I'll miss you, Danny, said the voice in Danny's head.

Danny jumped and looked around wildly, forgetting for a moment that his natu had been sitting quietly by his side for some time now.

"Wh... what?"

In a few minutes you're going to tell me that you're leaving me here and taking that new natu instead, came Natu's telepathic reply. I just want you to know that I'll miss you.

Danny stared down at his pokémon, surprised. Natu's face was blank, as usual, and her eyes were fixed on the crumbling Ruins of Alph in front of them. For someone who was talking about missing people and being left behind, she certainly didn't seem too emotional about it. So Danny, too, tried to be cavalier when he replied, "Where'd you get that idea? I never said anything about leaving you here."

You aren't denying it.

He didn't know what to say to that, and he had to think for a moment before opening his mouth again. "I... I promised, though, Natu," he insisted at last, though he couldn't look at her when he said it. "When I caught you here I promised you that we were going to train together, you and me and my other pokémon, and that we were going to take the championship trophy home together, too. Remember?"

I do. It sounded exciting. I was looking forward to it. We trained so hard...

"Yeah," said Danny, nodding. He smiled as the recollections danced around his head: Natu's narrow victory over Morty's haunter, the time she'd gotten aprishake all over her face while fueling up for a Pokéathlon attempt, all running together into a blur of happy memories.
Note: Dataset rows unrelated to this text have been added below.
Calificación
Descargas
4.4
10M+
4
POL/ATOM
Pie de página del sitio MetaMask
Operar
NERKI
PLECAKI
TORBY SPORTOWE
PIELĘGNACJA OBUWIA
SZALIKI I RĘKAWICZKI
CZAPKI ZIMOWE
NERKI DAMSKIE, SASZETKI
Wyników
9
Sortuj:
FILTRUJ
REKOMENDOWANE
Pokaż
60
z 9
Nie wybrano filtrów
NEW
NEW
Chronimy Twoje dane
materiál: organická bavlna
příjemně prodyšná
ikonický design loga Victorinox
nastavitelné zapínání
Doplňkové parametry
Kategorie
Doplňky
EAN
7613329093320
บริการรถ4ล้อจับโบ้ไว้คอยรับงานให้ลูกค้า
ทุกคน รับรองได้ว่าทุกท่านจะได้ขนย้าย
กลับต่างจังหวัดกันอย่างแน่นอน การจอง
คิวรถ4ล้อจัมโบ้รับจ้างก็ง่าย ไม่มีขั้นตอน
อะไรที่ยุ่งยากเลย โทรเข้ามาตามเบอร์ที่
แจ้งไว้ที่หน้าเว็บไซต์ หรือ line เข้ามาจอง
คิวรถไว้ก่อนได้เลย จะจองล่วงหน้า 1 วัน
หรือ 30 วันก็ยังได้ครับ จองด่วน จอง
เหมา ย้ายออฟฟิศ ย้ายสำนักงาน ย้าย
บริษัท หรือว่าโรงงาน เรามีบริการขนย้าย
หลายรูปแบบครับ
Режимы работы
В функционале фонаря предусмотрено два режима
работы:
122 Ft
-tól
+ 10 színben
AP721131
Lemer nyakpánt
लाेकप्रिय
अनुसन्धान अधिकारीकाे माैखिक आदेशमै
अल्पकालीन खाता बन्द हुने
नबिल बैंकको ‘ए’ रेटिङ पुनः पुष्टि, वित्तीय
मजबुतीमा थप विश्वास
But there was something else in that blur, too, something unwanted whirling around with the haunter and the aprishake and that double battle where she and Quilava had done so brilliantly as a team. He could almost hear the conversation now, hear himself wondering aloud when Natu would be ready to evolve, hear her saying that she never would in her usual unconcerned monotone. He'd been concerned, though. Never evolve? What did that mean? That she didn't want to, or...?

No, she'd stated. The lack of feeling in her voice had nearly driven him crazy. I just never will. I can't. I see myself, many, many years from now, long after your championship, and I am still a natu. That's just the way it is.

Danny hadn't heard anything so preposterous in his life. A pokémon that couldn't evolve? That was nonsense, and anyway she had to because he needed a xatu for his championship team. If Natu really couldn't evolve... but no, he'd told himself, no, there was no way. They'd just go ask the nurse at the pokémon center. She'd be able to clear it up, and they could go back to training the way they'd always done...

...but sometimes that happens, the nurse had said, sometimes there are some pokémon that never evolve. If she saw it in her future then she's probably right, sorry. Sorry, like that would make up for the fact that he'd never have a xatu. She'd mentioned changing Natu's diet or taking her to some specialists, but that hadn't changed what Natu had seen. They tried all that and it hadn't changed the fact that Natu was never going to evolve and be what he really needed her to be.

Natu had seemed genuinely upset when he'd told her about his conversation with the nurse. He'd never understood why—hadn't she been the one who'd first told him?—but he'd tried to comfort her anyway, tried to lie to her and tell her it was okay even though she couldn't live up to the entire reason he'd meant to catch her.

"We're friends," Danny said, now determinedly looking at a vine encircling a scrawled unown instead of at his natu. "And we'll always be friends. But..." He paused to finger the new poké ball he'd hidden in his pocket. "But I need a xatu for the tournament, don't you understand? I need a xatu, and since you can't evolve that's why I had to go catch another natu, and, and— and you used to live here anyway, right, so it won't be that big a deal that I'm releasing you—"

...you're going to leave me here? Natu asked. Her mental voice was shaky, and Danny thought he could see something glistening in the corners of those wide, blank eyes.